[Items from a data source]
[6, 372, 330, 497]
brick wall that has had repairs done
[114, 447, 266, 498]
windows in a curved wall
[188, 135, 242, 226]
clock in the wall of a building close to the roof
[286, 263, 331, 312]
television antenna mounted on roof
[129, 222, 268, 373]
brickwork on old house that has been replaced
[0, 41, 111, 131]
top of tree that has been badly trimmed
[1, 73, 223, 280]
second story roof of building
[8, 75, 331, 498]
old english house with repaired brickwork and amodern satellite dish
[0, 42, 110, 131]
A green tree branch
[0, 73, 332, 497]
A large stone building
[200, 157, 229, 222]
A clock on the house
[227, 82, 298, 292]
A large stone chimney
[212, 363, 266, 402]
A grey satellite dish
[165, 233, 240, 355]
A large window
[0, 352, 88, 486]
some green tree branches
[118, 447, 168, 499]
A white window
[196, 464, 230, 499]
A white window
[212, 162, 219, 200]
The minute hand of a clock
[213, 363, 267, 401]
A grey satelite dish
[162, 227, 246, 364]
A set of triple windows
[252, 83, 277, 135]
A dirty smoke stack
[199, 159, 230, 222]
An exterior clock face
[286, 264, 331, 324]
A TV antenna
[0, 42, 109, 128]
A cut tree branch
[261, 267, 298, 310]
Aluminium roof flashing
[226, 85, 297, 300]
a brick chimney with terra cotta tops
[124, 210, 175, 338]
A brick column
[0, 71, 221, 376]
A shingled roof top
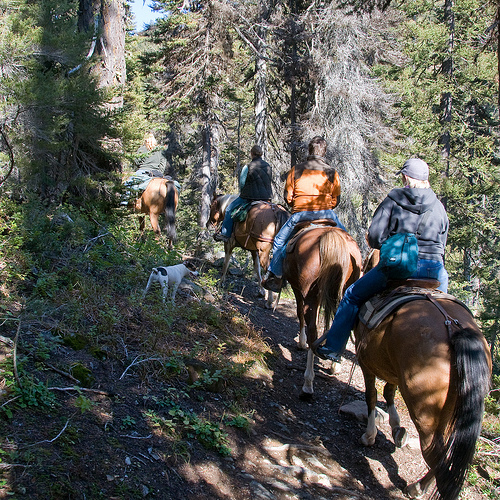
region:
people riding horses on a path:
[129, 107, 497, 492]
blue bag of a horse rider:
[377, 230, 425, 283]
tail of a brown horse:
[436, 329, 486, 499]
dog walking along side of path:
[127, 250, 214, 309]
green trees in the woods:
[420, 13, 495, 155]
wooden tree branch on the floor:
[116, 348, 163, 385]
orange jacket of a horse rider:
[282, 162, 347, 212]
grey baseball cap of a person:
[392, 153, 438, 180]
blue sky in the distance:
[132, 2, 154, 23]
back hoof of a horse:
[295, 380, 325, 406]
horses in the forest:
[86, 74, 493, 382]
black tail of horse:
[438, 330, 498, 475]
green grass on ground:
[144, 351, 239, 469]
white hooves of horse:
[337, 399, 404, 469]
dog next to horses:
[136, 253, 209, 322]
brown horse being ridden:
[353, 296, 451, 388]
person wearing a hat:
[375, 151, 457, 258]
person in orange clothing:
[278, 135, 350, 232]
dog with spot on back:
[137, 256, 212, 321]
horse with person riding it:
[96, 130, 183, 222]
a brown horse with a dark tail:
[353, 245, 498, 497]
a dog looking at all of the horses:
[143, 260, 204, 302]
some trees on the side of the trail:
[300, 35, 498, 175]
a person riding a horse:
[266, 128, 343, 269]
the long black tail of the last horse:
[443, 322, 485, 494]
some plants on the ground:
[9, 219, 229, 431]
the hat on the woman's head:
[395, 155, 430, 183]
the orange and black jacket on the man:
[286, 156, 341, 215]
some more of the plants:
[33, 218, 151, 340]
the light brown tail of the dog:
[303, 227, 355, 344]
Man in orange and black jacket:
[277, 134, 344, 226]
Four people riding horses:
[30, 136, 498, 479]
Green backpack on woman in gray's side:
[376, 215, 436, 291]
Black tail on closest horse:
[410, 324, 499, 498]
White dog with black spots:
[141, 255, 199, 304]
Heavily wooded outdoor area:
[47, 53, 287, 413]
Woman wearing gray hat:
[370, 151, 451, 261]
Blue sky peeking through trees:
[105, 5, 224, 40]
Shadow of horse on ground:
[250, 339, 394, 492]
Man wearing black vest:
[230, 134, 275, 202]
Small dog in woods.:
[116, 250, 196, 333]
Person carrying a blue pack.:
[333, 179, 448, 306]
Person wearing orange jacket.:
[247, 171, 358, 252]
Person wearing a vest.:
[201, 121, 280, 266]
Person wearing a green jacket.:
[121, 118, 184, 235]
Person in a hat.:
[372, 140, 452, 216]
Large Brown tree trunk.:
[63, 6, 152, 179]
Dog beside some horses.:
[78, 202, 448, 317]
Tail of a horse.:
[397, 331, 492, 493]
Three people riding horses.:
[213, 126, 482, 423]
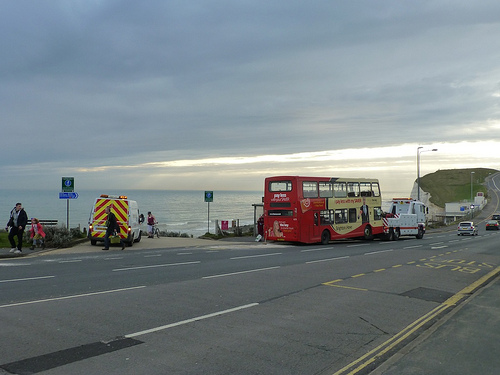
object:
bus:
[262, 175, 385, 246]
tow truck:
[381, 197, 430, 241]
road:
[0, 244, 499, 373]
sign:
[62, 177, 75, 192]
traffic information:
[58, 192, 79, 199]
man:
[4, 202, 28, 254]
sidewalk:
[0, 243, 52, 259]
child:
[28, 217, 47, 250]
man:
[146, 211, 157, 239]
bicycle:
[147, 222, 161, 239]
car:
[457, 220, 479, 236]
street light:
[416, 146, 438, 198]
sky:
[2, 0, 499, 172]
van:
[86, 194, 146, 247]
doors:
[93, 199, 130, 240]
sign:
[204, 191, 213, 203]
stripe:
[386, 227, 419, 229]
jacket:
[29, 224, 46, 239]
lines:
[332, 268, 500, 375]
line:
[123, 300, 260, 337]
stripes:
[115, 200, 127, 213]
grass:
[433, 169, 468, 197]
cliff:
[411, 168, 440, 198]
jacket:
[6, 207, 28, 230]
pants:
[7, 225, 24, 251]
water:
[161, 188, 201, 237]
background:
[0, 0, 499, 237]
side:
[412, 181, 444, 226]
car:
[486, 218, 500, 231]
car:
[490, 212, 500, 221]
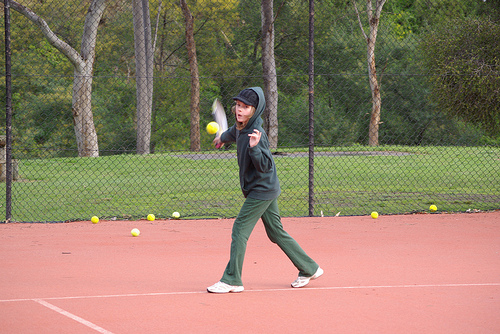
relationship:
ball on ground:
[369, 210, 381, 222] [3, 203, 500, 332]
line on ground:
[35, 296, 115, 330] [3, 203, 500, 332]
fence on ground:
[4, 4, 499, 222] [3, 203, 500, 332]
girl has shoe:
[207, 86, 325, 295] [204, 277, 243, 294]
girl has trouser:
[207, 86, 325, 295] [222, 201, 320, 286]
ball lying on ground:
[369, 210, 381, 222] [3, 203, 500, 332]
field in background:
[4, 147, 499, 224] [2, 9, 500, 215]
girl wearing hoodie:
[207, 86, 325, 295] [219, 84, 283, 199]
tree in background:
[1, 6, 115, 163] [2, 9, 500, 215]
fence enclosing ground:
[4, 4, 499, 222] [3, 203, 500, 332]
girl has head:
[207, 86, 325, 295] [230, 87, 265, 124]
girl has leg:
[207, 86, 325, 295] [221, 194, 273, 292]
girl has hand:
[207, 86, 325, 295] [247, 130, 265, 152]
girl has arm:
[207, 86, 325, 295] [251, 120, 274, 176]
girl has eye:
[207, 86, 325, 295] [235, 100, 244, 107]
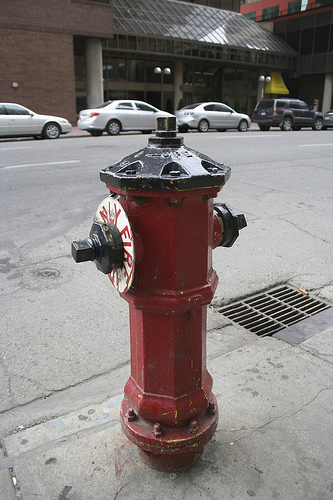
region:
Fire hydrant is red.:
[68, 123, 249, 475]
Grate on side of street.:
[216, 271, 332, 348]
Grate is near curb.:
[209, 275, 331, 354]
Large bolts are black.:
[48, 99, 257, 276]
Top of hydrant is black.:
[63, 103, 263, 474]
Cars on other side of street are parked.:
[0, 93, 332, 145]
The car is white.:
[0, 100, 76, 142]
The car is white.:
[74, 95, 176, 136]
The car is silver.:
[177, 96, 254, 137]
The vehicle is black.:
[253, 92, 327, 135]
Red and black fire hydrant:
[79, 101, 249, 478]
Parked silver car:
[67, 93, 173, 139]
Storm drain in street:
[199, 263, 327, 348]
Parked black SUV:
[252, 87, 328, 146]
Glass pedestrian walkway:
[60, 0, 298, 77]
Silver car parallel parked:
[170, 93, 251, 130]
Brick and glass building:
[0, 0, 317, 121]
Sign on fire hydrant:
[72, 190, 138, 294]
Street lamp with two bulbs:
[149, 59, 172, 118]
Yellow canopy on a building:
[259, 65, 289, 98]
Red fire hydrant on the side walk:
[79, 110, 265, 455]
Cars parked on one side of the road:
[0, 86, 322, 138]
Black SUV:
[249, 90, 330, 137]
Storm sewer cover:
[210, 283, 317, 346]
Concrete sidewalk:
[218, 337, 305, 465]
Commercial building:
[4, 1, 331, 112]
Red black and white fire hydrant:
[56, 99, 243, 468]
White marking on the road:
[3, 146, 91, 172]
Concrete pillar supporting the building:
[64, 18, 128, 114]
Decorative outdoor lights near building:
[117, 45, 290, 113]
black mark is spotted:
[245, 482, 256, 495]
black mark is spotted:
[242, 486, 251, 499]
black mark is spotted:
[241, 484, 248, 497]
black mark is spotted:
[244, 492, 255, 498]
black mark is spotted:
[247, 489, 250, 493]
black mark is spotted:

**Task:**
Copy the records from the start up to and including the line with "[129, 107, 497, 492]", changing "region" to "area" and leaving everything else as it is. Give only those lines, without the pictures.

**Result of this exercise:**
[6, 372, 330, 497]
brick wall that has had repairs done
[114, 447, 266, 498]
windows in a curved wall
[188, 135, 242, 226]
clock in the wall of a building close to the roof
[286, 263, 331, 312]
television antenna mounted on roof
[129, 222, 268, 373]
brickwork on old house that has been replaced
[0, 41, 111, 131]
top of tree that has been badly trimmed
[1, 73, 223, 280]
second story roof of building
[8, 75, 331, 498]
old english house with repaired brickwork and amodern satellite dish
[0, 42, 110, 131]
A green tree branch
[0, 73, 332, 497]
A large stone building
[200, 157, 229, 222]
A clock on the house
[227, 82, 298, 292]
A large stone chimney
[212, 363, 266, 402]
A grey satellite dish
[165, 233, 240, 355]
A large window
[0, 352, 88, 486]
some green tree branches
[118, 447, 168, 499]
A white window
[196, 464, 230, 499]
A white window
[212, 162, 219, 200]
The minute hand of a clock
[213, 363, 267, 401]
A grey satelite dish
[162, 227, 246, 364]
A set of triple windows
[252, 83, 277, 135]
A dirty smoke stack
[199, 159, 230, 222]
An exterior clock face
[286, 264, 331, 324]
A TV antenna
[0, 42, 109, 128]
A cut tree branch
[261, 267, 298, 310]
Aluminium roof flashing
[226, 85, 297, 300]
a brick chimney with terra cotta tops
[124, 210, 175, 338]
A brick column
[0, 71, 221, 376]
A shingled roof top
area:
people riding horses on a path:
[129, 107, 497, 492]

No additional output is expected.